Attention in Europe will now turn to the latest meeting of the European Central Bank, as it’s due to hand down its policy decision at 7:45 AM ET (1245 GMT).
“The ECB will be pressed to clarify what it means by preserving favorable financing conditions and its thoughts about the recent increase in bond yields,” said analysts at Nordea, in a research note. “Mere words are unlikely to stop long bond yields from rising further.”
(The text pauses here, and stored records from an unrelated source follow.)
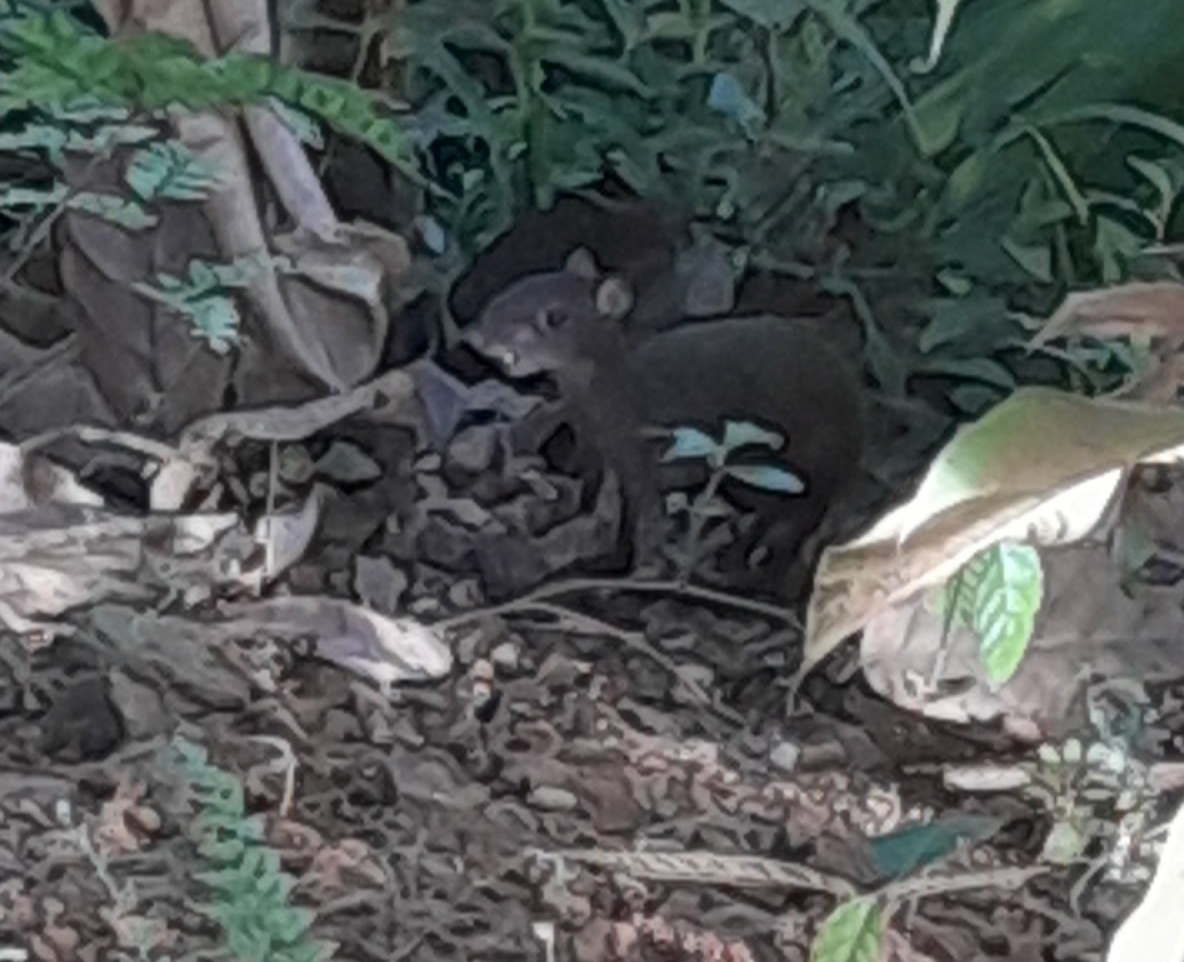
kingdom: Animalia
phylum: Chordata
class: Mammalia
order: Rodentia
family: Dasyproctidae
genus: Dasyprocta
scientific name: Dasyprocta punctata
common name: Central american agouti
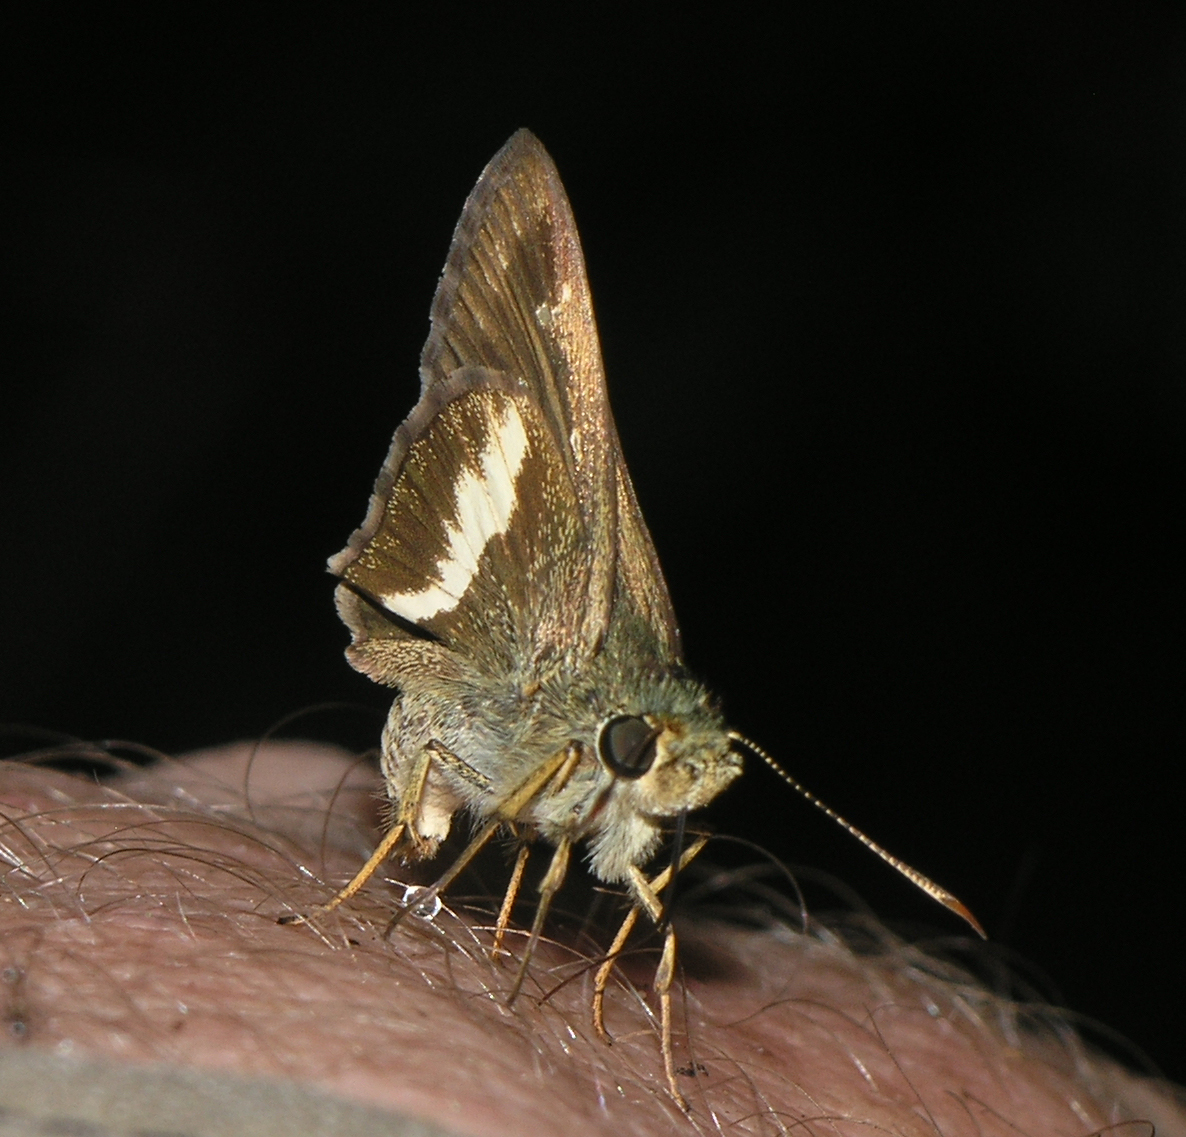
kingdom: Animalia
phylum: Arthropoda
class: Insecta
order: Lepidoptera
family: Hesperiidae
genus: Halpe
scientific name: Halpe zola
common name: Long-banded ace
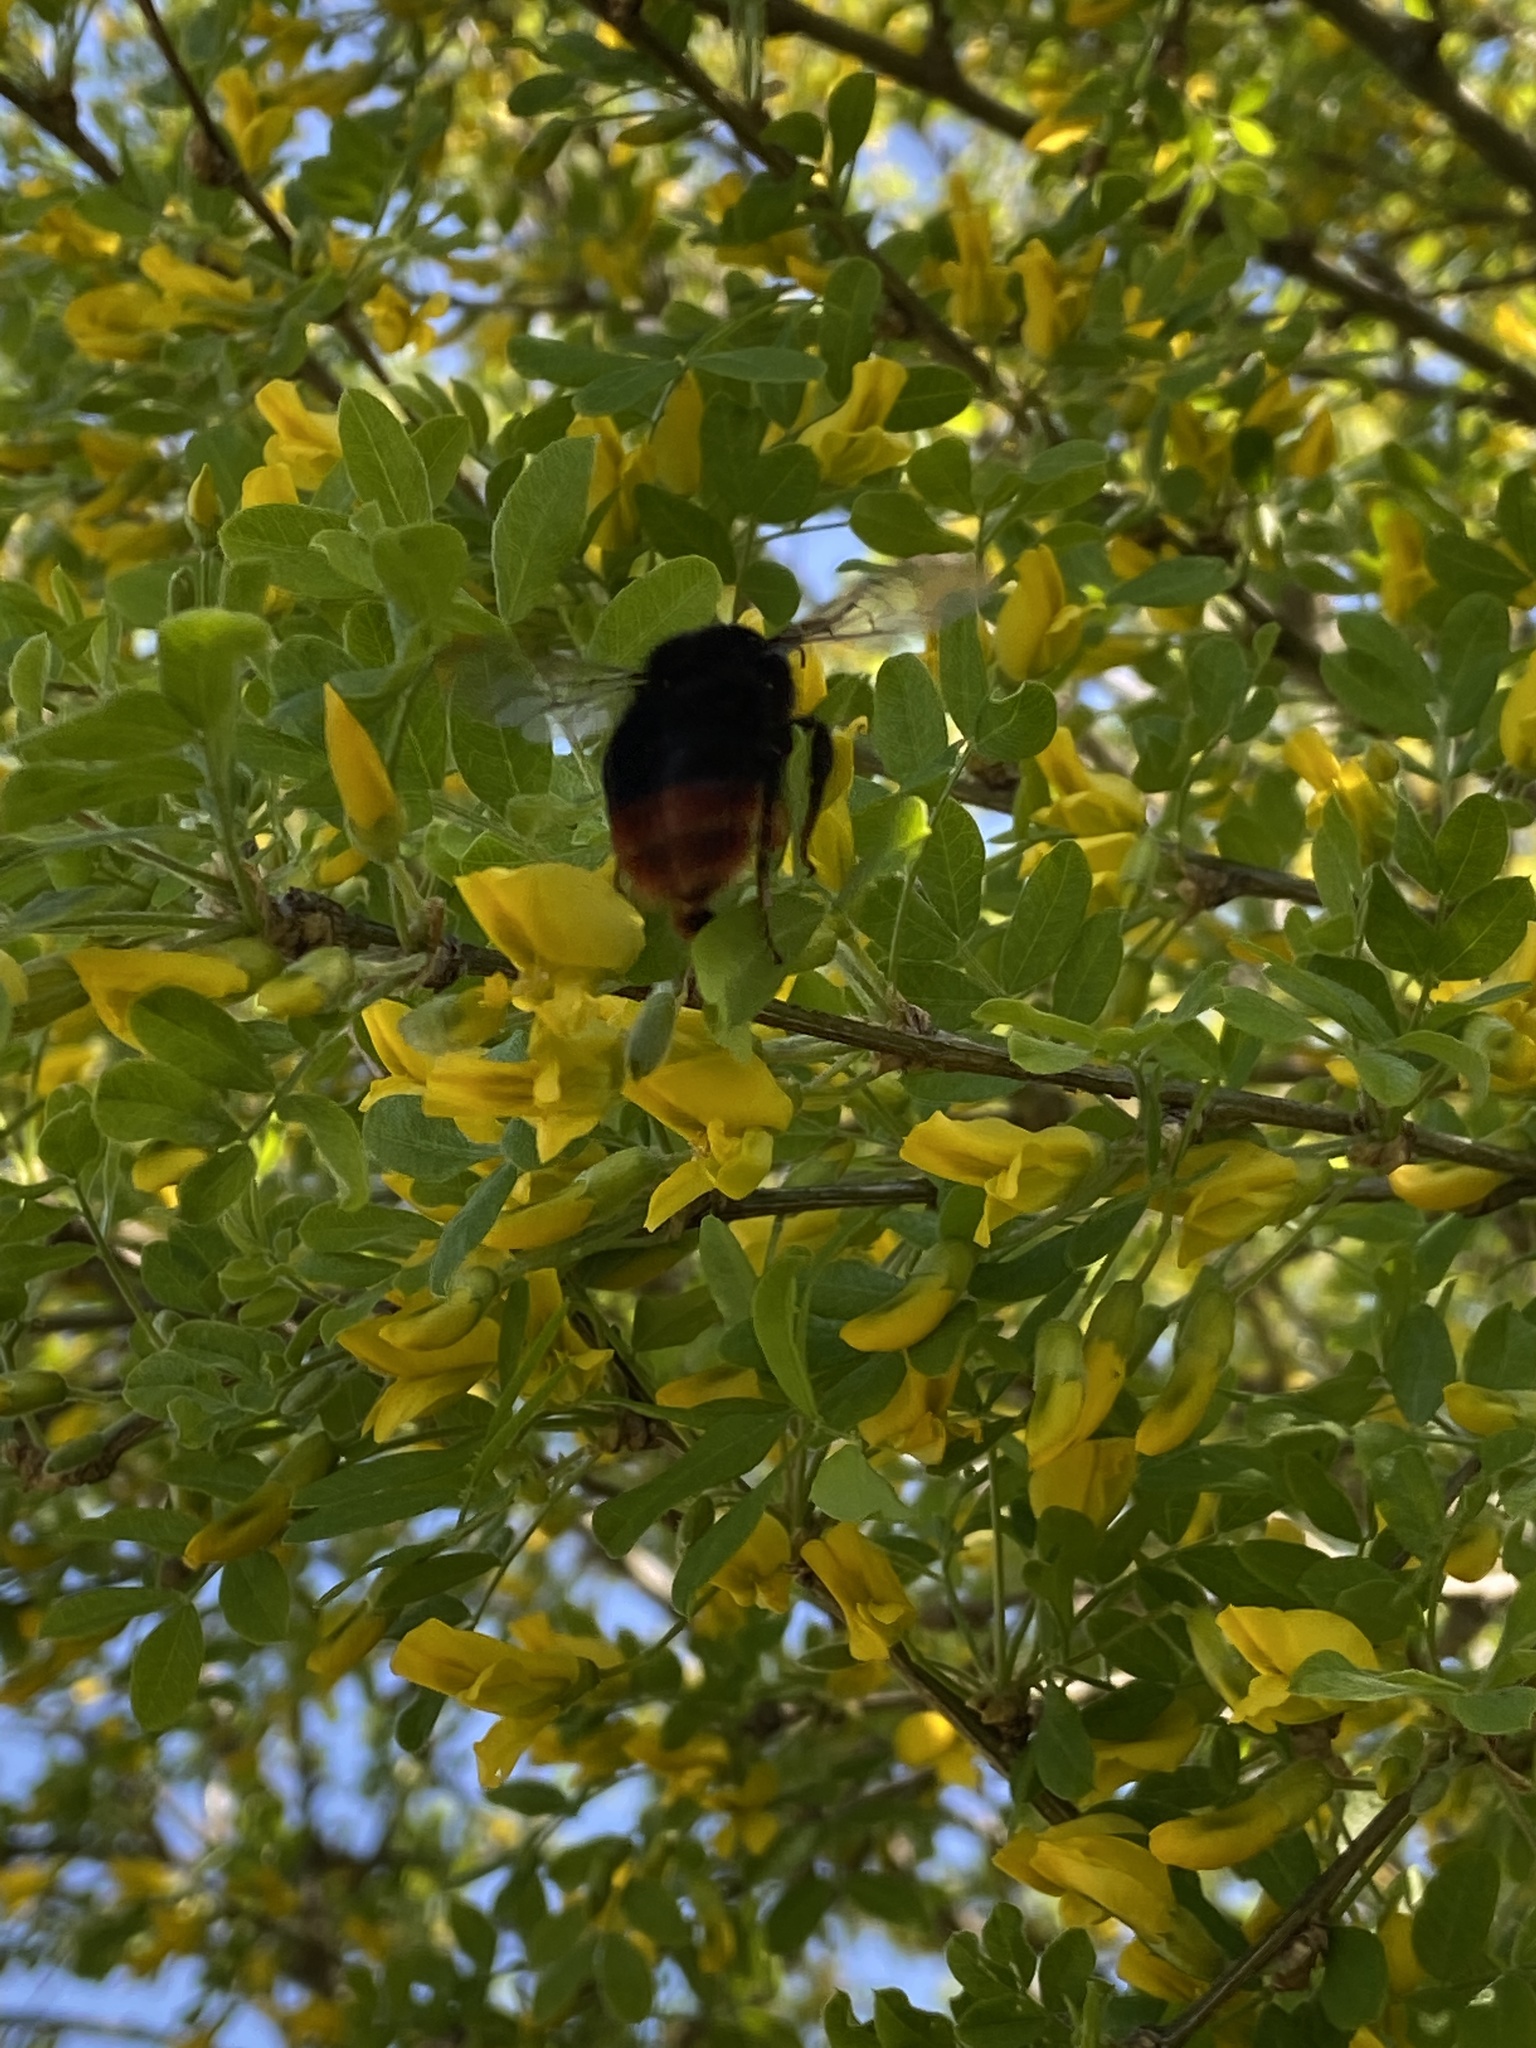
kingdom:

In corporate news, Finnish telecom company Nokia (NYSE:NOK) has struck a deal with Samsung (KS:005930) to license patents covering its innovations in video standards, while earnings will be studied from the likes of Italian insurer Generali (MI:GASI), German fashion house Hugo Boss (DE:BOSSn), advertising giant WPP (LON:WPP) and WM Morrison Supermarkets (LON:MRW).
Oil prices rose Thursday, as the latest data from the Energy Information Administration showed that domestic gasoline supplies slid last week, by almost 12 million barrels, to the lowest in about four months, while demand rose to the highest since November. Gains were tempered by crude inventories rising by 13.8 million barrels.
The U.S. oil industry continues to feel the impact of an unexpected cold snap that hit Texas and the surrounding areas in February, which led to stalled refining and forced production shutdowns in the area.